> [Description of the task]: Write a continuation of the interview about integrative medicine in Australia, starting after its final paragraph.

> [Passage shown]:
* * * * *

Kerryn Phelps is a former President of the Australian Medical Association and a strong supporter of integrative medicine. She attended our conference on global health futures in Bangalore in the autumn, where we caught up with her
Could you tell me a bit about the work that you’re involved and the difference it is making to the people you see?
I’ve been actively involved in integrative medicine in Australia for quite some years now and I’ve certainly seen a shift in philosophy of the health system away from fairly conventional Western medical model through to a multi-disciplinary patient-centred integrative model.
This type of model is being supported by Medicare which signals that there’s a shift also in government philosophy to funding some so called complementary medicines and allied health services. The GP is considered to be the navigator who guides patients towards the services that they consider will be most appropriate for them, with the patients input.
The patient and the doctor will have a conversation about their condition and who is looking after their health needs, who is giving them advice and who they would like to include in their health care team. It might be a medical specialist, a surgical specialist, a cancer specialist, a physiotherapist, and it may also include other practitioners like chiropractor, osteopathy, psychology, acupuncture and a number of others and Medicare will then subsidise in one year five visits to one of these allied or complementary practitioners.
There are some complementary practitioners working within the Australian health system who don’t have Medicare support, but they might be privately funded by patients out of pocket. So were seeing a process of evolution towards a more integrated system of all different types of disciplines that are in the best interest of patient care.
In my clinic in Sydney we have a multi-disciplinary team of 15 practitioners and we cover a range of disciplines from general practice to psychology, Western herbal medicine, traditional Chinese medicine, shiatsu, yoga therapy and dietetics. We’ve spent 8 years building that team and building that concept and fine tuning it and bringing it to a position of strength now within the system and I would like to see that as a template for other clinics to be established and certainly learn from our experience.

* * * * *

(Collected data entries)
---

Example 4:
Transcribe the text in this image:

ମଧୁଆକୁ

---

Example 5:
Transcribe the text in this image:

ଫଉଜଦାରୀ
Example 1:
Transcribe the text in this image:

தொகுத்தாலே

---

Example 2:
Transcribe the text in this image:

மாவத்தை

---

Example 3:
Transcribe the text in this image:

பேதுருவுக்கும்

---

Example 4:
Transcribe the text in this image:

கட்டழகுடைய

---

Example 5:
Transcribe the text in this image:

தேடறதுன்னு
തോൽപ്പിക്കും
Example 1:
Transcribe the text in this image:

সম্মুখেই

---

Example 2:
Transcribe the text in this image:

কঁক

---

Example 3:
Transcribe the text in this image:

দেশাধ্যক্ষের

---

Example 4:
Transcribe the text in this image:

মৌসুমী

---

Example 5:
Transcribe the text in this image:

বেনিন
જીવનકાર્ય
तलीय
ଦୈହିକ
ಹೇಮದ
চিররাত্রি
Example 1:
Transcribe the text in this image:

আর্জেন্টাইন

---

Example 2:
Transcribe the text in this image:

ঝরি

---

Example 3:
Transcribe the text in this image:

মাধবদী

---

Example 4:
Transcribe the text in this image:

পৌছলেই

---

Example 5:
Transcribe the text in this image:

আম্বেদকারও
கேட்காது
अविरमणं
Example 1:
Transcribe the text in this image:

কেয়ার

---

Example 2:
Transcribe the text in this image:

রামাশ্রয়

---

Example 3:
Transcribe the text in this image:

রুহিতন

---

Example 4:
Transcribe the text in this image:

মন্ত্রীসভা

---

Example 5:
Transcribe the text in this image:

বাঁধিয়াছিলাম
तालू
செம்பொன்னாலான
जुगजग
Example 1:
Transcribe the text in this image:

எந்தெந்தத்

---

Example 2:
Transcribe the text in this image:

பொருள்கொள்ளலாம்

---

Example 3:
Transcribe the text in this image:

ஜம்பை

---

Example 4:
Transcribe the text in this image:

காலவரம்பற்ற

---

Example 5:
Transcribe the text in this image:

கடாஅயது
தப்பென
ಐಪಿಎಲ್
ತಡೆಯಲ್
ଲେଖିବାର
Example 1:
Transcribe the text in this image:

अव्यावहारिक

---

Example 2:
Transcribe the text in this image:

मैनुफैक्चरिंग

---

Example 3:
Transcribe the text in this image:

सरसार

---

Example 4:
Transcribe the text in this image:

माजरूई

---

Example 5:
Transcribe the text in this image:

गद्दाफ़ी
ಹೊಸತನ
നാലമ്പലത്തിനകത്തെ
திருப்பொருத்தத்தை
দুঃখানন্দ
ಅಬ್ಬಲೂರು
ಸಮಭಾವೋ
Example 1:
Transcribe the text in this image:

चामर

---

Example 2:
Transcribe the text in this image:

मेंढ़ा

* * * * *

> [Output]:
And what’s the most positive idea or connection you’ve got from attending the conference?
I think the conference is a very strong reminder that the burden of chronic disease is a global phenomenon. It may have its unique social and cultural context from country to country and from area to area, but I think that overall our goals are the same. And that is to identify and reduce the burden of chronic disease, and to look at what therapies are available for patients in a cost effective way, in an accessible way, that are going to be in their best interests and do the least harm. These should be integrated into a comprehensive management plan for patients where the focus is on the patients needs and preferences.
We have to keep in mind that patients or individuals themselves are ultimately responsible for lifestyle factors and we have to give people every opportunity to be able to live healthy lifestyles in terms of nutrition information and the availability of fresh wholesome foods, built environments that encourage activity, workplaces that encourage healthy lifestyles, environmental issues.
I really think we need to take a whole of environment, whole of system, whole of person, whole of life approach and I think that one of the things this conference has done has been to bring people together with different perspectives on that problem from different cultures so that we can all apply that knowledge to our own home context.
Biography
Professor Kerryn Phelps is Adjunct Professor at Sydney Medical School in the Schools of Public Health and General Practice and Conjoint Professor at the University of New South Wales.
She is a Past President of the Australian Medical Association and is also extremely involved in integrative health as Past President of the Australasian Integrative Medicine Association. Professor Phelps has worked as a principal in general practice in Sydney for three decades. In 2006 she established a state of the art multi-disciplinary integrative health clinic in Sydney’s Surry Hills called Uclinic. In 2011 she was made a member of the Order of Australia for service to medicine.